Why You Should Cook Your Oatmeal the Old-Fashioned Way
We all seem to be in a rush these days. You can purchase just about any dish in an instant version – from cakes, breads, and puddings to mashed potatoes, soups, and grits. With busy weekdays and an even busier pace of life, we don't necessarily have time to cook breakfast the way that the American pioneers – like Laura Ingalls Wilder – would have prepared it. But, as we hear from the Kitchn, slow-cooking oatmeal is the one dish we should make an exception for.
Back in the day, folks would use steel-cut oats and plenty of water over low heat to let their oatmeal simmer slowly. According to the original source for this silky porridge tip, food historian Anne Mendelson, this process allows the oats' starch and fiber to fully dissolve into the water. The ratio of oats to water seems a bit shocking for those of us used to preparing quick oats, but the amount that Mendelson recommends is 2 tablespoons of steel-cut oats to 2 cups of water. That's it!

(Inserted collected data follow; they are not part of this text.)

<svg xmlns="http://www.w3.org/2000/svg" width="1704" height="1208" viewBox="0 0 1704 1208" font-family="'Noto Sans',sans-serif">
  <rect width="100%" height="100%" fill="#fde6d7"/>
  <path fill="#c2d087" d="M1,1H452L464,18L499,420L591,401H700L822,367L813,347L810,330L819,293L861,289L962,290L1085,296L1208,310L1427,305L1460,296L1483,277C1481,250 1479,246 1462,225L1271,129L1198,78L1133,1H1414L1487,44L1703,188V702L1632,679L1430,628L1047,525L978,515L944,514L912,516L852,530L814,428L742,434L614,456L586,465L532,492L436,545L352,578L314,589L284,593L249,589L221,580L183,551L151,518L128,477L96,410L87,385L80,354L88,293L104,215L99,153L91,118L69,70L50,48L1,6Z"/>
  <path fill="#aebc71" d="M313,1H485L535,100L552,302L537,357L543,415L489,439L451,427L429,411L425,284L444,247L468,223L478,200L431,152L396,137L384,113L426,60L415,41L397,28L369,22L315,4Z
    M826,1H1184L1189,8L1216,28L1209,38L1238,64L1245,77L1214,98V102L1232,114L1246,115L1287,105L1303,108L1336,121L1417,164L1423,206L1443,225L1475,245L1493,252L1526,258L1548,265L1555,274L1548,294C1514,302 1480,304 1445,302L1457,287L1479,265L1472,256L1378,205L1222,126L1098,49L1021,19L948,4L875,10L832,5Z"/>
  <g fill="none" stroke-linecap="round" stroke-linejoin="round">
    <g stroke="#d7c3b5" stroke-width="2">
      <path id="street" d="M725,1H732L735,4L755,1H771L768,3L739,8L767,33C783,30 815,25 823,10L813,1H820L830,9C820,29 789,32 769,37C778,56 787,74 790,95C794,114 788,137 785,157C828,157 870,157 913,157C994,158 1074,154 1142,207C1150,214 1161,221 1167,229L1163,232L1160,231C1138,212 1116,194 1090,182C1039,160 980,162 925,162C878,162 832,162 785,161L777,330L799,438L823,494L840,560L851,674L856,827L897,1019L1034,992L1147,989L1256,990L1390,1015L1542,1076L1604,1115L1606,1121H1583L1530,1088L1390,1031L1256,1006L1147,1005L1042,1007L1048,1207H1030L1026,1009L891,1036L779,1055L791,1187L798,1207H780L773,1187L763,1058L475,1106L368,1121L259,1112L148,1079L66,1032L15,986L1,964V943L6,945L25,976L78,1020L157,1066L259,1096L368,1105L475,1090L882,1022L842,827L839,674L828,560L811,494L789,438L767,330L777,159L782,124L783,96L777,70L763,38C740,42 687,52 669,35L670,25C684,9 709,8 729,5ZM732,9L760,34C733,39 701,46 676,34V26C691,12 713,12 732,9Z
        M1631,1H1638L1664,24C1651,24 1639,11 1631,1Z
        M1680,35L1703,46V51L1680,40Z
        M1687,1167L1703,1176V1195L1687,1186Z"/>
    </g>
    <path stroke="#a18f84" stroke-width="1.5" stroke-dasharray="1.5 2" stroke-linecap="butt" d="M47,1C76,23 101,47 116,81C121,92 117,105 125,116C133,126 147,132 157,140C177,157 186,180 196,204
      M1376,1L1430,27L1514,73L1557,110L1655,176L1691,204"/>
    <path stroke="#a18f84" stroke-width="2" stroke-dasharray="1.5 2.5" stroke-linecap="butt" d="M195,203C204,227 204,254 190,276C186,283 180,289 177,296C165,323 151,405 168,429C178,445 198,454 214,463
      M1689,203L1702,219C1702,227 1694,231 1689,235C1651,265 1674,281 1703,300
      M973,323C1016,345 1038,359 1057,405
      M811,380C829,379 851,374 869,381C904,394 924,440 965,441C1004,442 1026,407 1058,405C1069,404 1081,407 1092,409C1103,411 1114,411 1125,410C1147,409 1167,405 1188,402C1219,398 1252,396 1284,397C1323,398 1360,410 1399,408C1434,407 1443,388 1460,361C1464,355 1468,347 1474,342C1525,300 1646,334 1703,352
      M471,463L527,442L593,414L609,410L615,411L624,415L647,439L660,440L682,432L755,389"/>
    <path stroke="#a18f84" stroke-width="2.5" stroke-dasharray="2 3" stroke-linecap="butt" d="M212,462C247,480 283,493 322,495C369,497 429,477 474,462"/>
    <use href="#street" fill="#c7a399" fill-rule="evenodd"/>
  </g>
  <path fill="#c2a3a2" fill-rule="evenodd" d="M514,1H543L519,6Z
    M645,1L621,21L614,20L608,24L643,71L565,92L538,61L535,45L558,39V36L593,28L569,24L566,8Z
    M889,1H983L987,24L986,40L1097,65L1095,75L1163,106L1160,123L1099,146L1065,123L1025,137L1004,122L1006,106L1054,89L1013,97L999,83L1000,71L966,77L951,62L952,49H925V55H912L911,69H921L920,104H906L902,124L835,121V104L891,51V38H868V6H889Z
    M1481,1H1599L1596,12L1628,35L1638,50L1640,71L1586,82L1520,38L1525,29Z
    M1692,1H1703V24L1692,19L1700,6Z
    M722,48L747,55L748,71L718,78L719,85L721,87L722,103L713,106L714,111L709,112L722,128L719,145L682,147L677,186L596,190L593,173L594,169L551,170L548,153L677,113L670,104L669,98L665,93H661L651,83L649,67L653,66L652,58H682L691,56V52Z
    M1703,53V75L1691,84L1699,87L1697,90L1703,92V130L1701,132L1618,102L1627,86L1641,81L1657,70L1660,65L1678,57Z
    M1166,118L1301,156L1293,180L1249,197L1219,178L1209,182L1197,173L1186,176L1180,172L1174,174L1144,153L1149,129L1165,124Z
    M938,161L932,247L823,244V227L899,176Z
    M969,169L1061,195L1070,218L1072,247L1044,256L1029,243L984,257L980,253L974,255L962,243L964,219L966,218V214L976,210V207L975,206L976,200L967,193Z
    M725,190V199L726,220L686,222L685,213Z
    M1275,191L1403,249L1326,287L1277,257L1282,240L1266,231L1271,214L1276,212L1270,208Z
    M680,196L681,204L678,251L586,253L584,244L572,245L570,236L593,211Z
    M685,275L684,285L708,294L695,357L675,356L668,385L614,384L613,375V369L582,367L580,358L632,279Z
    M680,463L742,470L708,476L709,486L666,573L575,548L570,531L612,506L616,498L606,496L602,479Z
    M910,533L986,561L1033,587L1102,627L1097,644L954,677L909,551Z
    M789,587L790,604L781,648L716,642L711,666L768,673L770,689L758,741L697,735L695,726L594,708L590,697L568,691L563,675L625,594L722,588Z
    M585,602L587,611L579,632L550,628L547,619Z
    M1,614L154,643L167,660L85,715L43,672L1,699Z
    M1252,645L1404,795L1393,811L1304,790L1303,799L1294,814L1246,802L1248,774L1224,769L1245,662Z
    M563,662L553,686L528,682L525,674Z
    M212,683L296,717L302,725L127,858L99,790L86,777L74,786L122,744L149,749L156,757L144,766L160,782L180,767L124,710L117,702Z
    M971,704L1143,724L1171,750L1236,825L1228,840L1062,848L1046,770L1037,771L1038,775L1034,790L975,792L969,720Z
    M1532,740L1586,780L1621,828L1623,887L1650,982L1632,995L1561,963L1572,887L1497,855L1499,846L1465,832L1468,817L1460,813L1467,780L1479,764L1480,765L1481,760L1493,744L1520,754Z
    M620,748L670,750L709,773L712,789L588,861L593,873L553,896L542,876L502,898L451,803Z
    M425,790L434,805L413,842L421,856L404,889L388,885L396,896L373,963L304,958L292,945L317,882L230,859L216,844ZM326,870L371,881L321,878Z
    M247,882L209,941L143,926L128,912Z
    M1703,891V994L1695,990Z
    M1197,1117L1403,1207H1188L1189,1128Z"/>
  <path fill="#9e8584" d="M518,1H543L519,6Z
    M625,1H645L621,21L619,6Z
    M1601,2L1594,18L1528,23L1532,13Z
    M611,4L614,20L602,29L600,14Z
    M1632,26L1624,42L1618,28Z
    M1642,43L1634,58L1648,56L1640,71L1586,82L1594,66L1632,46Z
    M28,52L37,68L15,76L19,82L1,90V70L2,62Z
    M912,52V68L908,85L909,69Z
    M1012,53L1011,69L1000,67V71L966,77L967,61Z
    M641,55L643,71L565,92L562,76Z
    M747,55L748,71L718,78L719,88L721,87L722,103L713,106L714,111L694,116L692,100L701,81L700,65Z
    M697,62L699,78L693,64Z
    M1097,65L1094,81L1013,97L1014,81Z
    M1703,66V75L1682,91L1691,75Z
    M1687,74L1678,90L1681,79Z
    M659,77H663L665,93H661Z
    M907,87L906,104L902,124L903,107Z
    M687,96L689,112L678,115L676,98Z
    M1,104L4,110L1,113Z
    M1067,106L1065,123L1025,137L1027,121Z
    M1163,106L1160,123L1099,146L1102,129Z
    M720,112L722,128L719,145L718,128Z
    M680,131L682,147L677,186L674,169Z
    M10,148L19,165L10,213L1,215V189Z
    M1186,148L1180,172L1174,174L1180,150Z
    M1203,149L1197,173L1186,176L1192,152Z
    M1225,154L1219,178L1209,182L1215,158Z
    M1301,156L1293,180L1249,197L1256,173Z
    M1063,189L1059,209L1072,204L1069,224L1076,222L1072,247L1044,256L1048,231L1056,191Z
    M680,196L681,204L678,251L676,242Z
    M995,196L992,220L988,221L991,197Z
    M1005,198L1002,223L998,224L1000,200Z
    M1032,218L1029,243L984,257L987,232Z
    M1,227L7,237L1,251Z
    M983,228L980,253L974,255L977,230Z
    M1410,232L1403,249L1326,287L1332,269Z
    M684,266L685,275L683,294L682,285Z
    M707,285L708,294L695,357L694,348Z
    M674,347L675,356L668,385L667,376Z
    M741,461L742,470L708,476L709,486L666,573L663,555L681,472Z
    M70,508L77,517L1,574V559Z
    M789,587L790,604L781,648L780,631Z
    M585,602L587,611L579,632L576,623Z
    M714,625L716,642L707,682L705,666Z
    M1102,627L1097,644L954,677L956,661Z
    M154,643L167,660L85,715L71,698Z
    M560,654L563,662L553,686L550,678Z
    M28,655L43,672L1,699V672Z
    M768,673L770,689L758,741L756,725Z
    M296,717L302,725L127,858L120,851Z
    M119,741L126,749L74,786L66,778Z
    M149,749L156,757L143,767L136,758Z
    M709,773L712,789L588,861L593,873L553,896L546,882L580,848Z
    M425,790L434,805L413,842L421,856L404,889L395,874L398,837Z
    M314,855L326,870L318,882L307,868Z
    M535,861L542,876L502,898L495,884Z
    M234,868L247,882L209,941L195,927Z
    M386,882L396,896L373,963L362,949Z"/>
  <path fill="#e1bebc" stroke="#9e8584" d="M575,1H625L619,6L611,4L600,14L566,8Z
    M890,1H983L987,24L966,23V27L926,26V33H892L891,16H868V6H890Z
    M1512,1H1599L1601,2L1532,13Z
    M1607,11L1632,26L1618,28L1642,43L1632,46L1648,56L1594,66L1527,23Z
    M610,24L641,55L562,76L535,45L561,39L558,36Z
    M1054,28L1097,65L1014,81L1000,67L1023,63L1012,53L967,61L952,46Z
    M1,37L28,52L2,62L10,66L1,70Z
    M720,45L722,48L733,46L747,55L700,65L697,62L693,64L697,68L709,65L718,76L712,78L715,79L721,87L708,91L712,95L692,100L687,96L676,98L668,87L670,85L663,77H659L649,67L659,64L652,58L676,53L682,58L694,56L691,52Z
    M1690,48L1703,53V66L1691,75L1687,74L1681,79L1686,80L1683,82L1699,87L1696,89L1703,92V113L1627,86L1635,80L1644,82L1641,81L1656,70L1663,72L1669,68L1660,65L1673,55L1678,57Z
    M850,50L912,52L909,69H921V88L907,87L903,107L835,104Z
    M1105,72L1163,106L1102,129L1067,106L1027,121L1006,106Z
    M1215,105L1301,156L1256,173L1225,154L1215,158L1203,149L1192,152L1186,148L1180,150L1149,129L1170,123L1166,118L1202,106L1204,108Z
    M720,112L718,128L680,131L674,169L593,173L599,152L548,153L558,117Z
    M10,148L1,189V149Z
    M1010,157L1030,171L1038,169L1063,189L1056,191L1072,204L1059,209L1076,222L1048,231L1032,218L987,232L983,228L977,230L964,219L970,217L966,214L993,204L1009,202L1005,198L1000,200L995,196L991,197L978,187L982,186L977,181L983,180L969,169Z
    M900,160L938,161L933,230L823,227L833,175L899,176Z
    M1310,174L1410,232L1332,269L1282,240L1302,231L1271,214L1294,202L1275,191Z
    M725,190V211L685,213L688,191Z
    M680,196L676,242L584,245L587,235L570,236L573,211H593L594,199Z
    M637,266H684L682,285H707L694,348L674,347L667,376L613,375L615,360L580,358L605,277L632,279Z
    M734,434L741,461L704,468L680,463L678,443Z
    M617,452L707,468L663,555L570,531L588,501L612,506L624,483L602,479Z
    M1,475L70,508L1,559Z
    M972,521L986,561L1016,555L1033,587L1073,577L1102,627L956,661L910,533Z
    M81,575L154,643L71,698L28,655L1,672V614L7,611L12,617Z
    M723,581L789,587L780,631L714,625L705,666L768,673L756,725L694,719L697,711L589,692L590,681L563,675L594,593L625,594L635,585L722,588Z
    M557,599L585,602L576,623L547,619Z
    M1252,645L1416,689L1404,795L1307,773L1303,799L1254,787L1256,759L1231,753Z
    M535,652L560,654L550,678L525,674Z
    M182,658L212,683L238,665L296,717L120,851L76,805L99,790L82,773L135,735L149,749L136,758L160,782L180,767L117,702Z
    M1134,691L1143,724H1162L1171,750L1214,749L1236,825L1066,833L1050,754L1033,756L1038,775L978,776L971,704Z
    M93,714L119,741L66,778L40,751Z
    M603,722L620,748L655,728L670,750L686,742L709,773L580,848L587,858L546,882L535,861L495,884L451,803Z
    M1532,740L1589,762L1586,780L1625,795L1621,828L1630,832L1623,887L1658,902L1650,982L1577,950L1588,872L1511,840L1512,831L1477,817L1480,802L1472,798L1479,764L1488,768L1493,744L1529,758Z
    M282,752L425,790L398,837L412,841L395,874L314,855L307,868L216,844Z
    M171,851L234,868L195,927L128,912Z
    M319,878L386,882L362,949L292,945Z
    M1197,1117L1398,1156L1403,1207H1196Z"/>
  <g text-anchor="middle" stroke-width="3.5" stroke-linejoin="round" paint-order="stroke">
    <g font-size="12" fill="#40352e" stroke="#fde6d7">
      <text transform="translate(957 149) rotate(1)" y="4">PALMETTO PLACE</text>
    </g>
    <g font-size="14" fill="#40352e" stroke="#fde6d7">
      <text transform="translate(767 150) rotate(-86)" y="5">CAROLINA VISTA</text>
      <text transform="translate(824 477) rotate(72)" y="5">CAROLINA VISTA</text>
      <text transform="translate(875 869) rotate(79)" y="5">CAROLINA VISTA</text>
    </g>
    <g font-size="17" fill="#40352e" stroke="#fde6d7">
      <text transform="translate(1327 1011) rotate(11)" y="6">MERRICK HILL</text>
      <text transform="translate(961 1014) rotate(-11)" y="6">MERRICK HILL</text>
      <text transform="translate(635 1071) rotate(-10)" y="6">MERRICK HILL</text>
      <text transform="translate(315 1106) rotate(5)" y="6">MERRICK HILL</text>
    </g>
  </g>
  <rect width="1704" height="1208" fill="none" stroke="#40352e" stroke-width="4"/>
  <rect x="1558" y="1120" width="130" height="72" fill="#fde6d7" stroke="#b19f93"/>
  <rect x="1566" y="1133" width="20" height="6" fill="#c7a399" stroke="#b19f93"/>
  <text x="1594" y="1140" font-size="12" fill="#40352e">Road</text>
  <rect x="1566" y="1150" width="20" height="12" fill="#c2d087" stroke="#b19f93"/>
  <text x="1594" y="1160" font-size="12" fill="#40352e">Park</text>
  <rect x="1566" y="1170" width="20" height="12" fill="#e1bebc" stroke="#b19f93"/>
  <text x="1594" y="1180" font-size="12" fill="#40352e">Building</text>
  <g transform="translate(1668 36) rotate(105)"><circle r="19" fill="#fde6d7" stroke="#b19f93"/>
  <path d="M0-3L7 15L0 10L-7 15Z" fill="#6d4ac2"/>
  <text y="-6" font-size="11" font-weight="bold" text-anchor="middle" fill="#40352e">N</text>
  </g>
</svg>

With a longer cook time, the oats can as much as double in size with the absorbed water, creating a rich, silky porridge-like oatmeal for breakfast. And, using steel-cut oats is crucial to this recipe. Other varieties, like rolled oats, won't absorb the water correctly and you'll end up with a watery, chunky breakfast mess. And, be sure to keep an eye on your oats as they're cooking. If you see them sticking to the pot, add a little more water so that each grain can live up to its fullest potential. Needless to say, this recipe is certainly not for the instant folks.
Just as we'd imagine Laura Ingalls Wilder stirring a pot of these slow-cooked oats on her stove on the prairie, this recipe takes time and care – as any great Southern recipe does. It may not be a recipe that you're prepared to break out before school starts on a Wednesday morning, but it is certainly a recipe we'd like to bookmark when the chilly winter Saturdays roll around and we've got all of our loved ones around the brunch table.
It's well-worth taking the time to sample what we know would have been Laura's favorite dish. Add a little butter or salt, break out your (real!) maple syrup, and serve this thick, hearty oatmeal recipe up to hungry bellies for rave reviews.